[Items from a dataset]
★ ★ ★

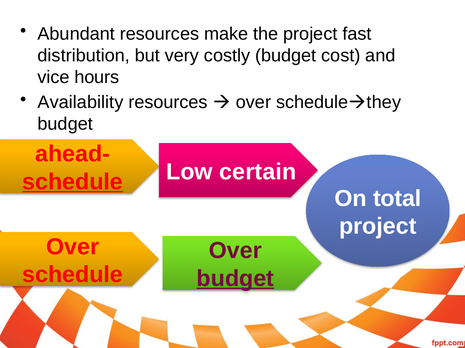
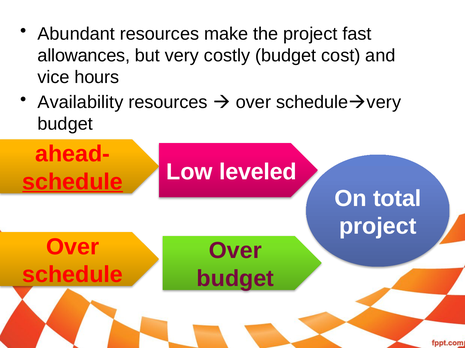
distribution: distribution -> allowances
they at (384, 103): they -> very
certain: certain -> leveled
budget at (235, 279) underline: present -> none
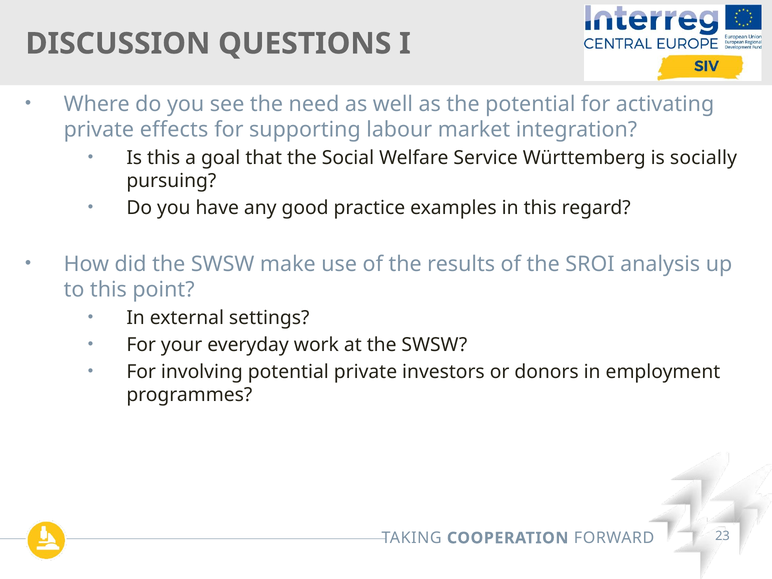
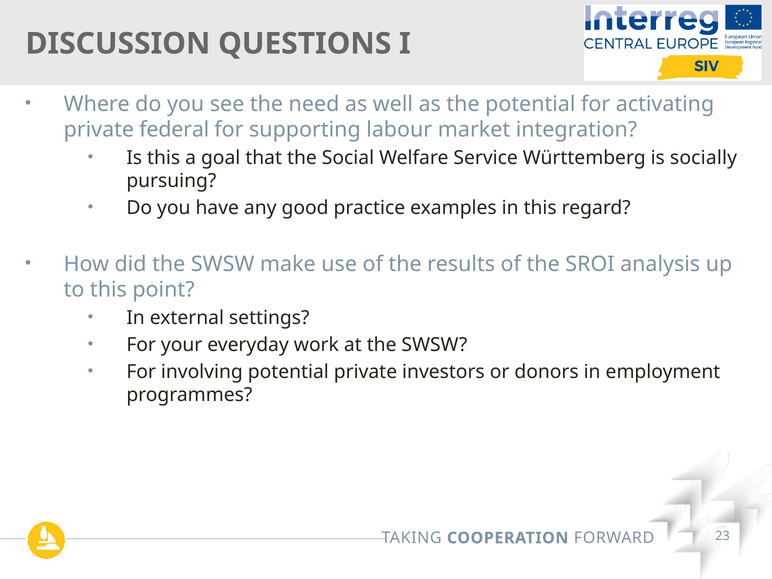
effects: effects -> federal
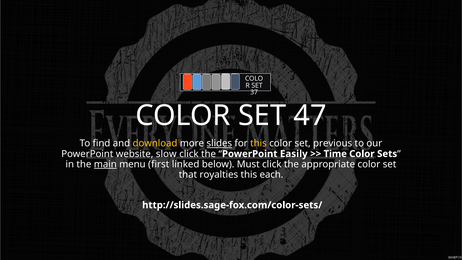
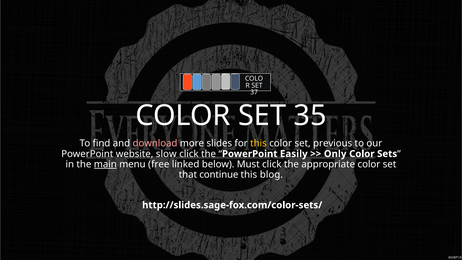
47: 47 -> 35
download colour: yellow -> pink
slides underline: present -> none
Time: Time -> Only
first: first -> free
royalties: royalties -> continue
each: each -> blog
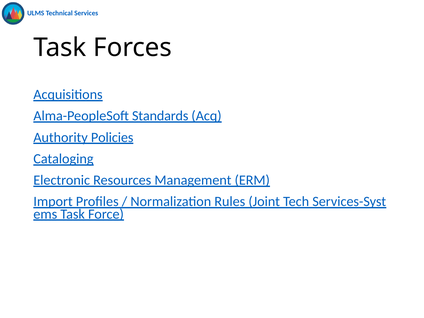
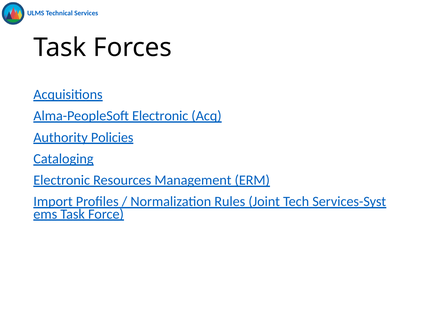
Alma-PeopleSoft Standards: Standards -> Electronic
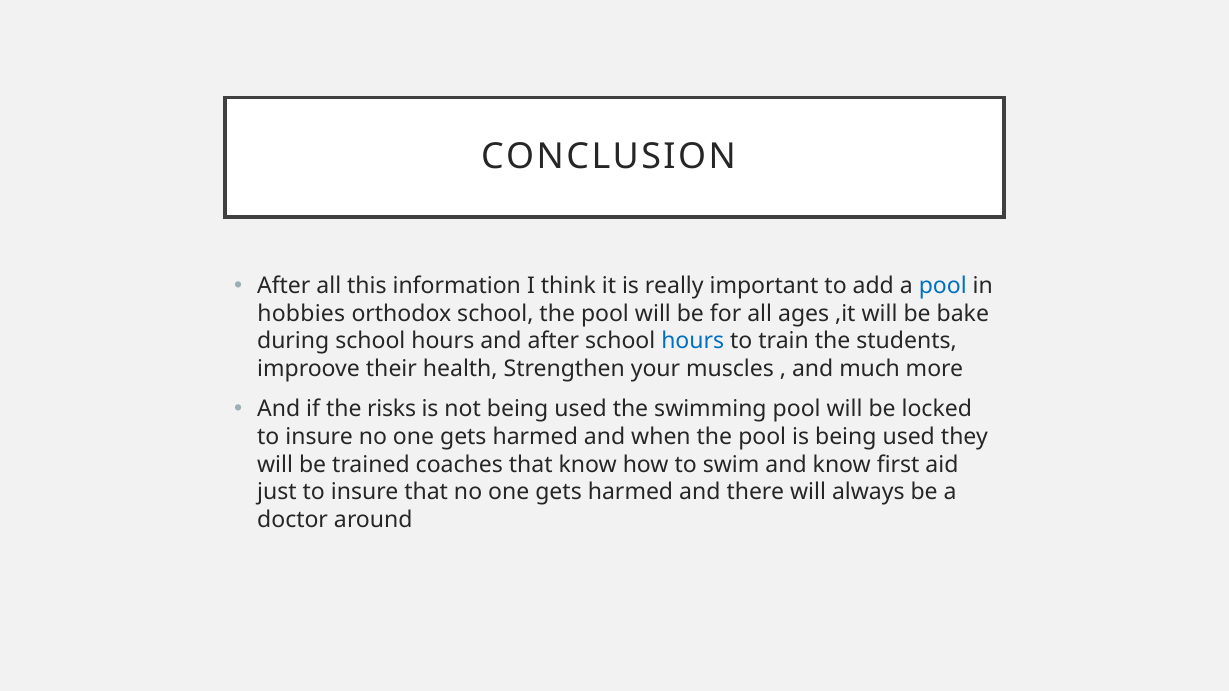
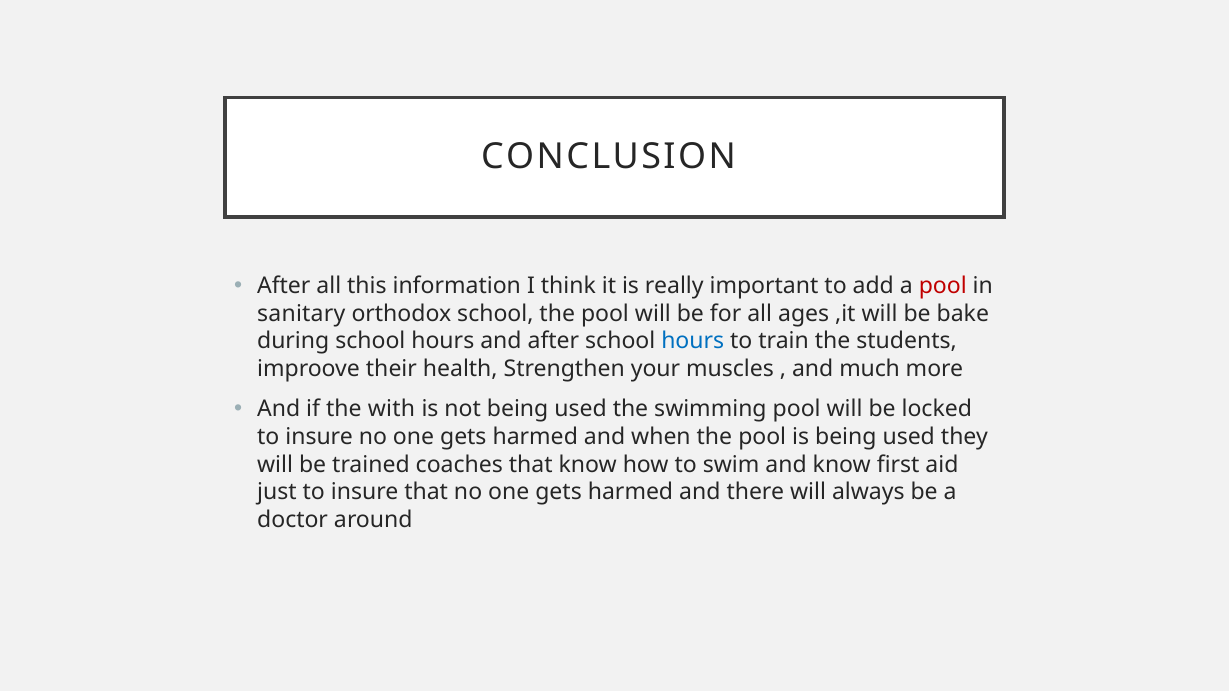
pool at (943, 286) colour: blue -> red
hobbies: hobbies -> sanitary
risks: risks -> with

★ ★ ★

| WORK INSTRUCTIONS |
Pull out every line of the material above that contains the word "underline", matching case exactly.

| TASK OUTPUT |
budget at (235, 279) underline: present -> none
slides underline: present -> none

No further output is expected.